Development of a Device to Measure Dark Adaptation

Age Related Macular Disease (AMD) is easily the leading cause of blindness in older people in developed countries. It affects between 30 and 50 million individuals worldwide, with around 30% of the over 65's showing early signs of the disease. Severe AMD has a devastating impact on the quality of life; it causes extensive visual impairment, making reading difficult and driving impossible. Patients lose their independence and become a major burden on public health systems.

Present treatment options are limited. Many new therapies are under development and all will need evaluation using a test with high specificity and sensitivity for early AMD. The present application will develop such an instrument. The prototype was funded by a previous i4i FS (feasibility study ll-FS-0110-14036). The new device measures sensitivity to a dim flickering light using the same principle as an established european conformity marked (CE marked) instrument. The original method involved lights of different wavelengths and higher intensities.

The instrument in this study assesses night vision, which is selectively damaged in early stage AMD. In low lighting, the investigators vision depends on specialized rod photoreceptors. Cone photoreceptors, which provide daytime vision, remain normal in the early stages of the disease. By the time patients complain of reduced (cone-based) visual acuity, they will have had the disease for many years and lost many thousands of photoreceptors.

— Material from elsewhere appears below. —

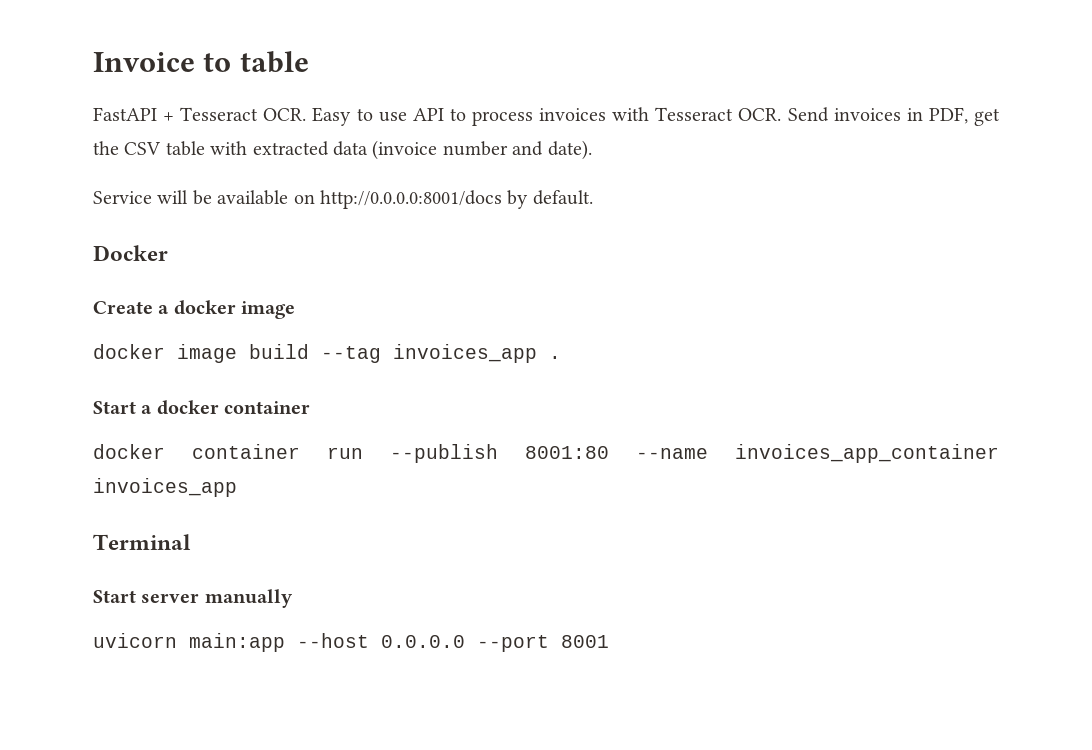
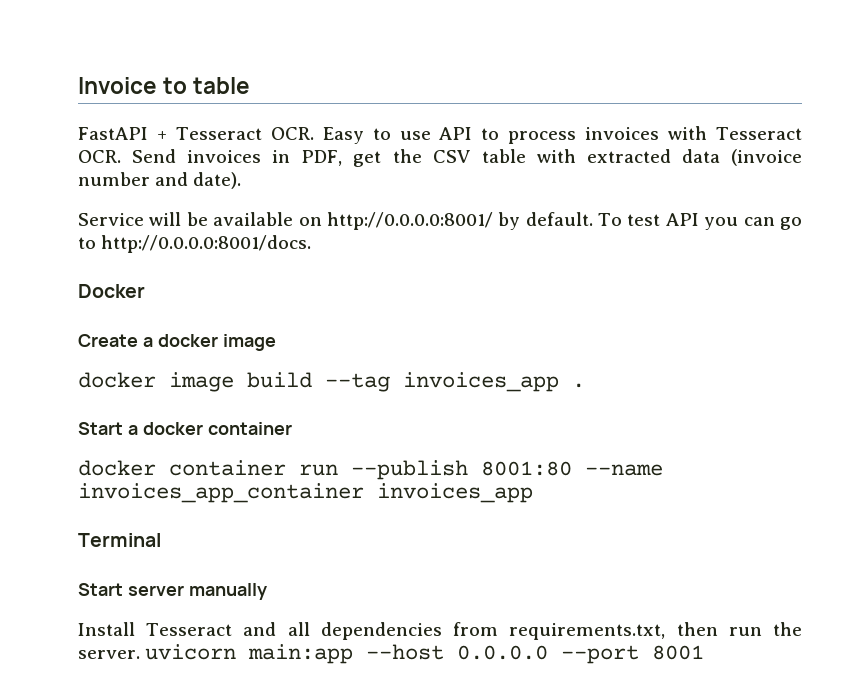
[320,190,502,209] http://0.0.0.0:8001/docs -> [326,212,493,230] http://0.0.0.0:8001/
(593, 197) none -> [598,213,803,230] [78,235,312,253] To test API you can go to http://0.0.0.0:8001/docs.
(293, 598) none -> [78,622,803,640] [78,650,140,659] Install Tesseract and all dependencies from requirements.txt, then run the server.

In a clinical environment dark adaptation (DA) is measured by exposing the patient to a brief bright light and then measuring their sensitivity to a flickering light. This sensitivity recovery has a typical appearance; an early rapid recovery mediated by the colour vision system (cone photoreceptors) and a slower recovery of the low light system (rod photoreceptors).

If the measurements are made against a black background then a bi exponential model is suitable, however if a dim luminous background is used then the recovery is better modelled by a exponential bi linear model. We will use the exponential bilinear model, which has seven parameters. The parameters are as follows; the exponential cone phase is modelled by the cone threshold, cone coefficient, and cone time constant. The S2 rod phase is modelled by its commencement time. This is the time when the rod system becomes more sensitive than the cone system, sometimes called the cone-rod break point (alpha) and the slope of the subsequent thresholds. The late rod phase (S3) is similarly modelled by a transition time or rod-rod breakpoint (beta) and its slope.

If the initial bright light is sufficiently intense then the recovery of the rod phase (S2) is termed rate limited. There is evidence that this recovery rate is a useful measure of the health of the light sensing layer of the eye an adjoining tissues, the retina, retinal pigment epithelium and choroid. It is these tissues that are thought to be affected in age related macular disease.

In this study we will measure rate of rod recovery sometimes called the S2 phase. We want to see whether this measurement can be used to identify patients with and without early macular disease.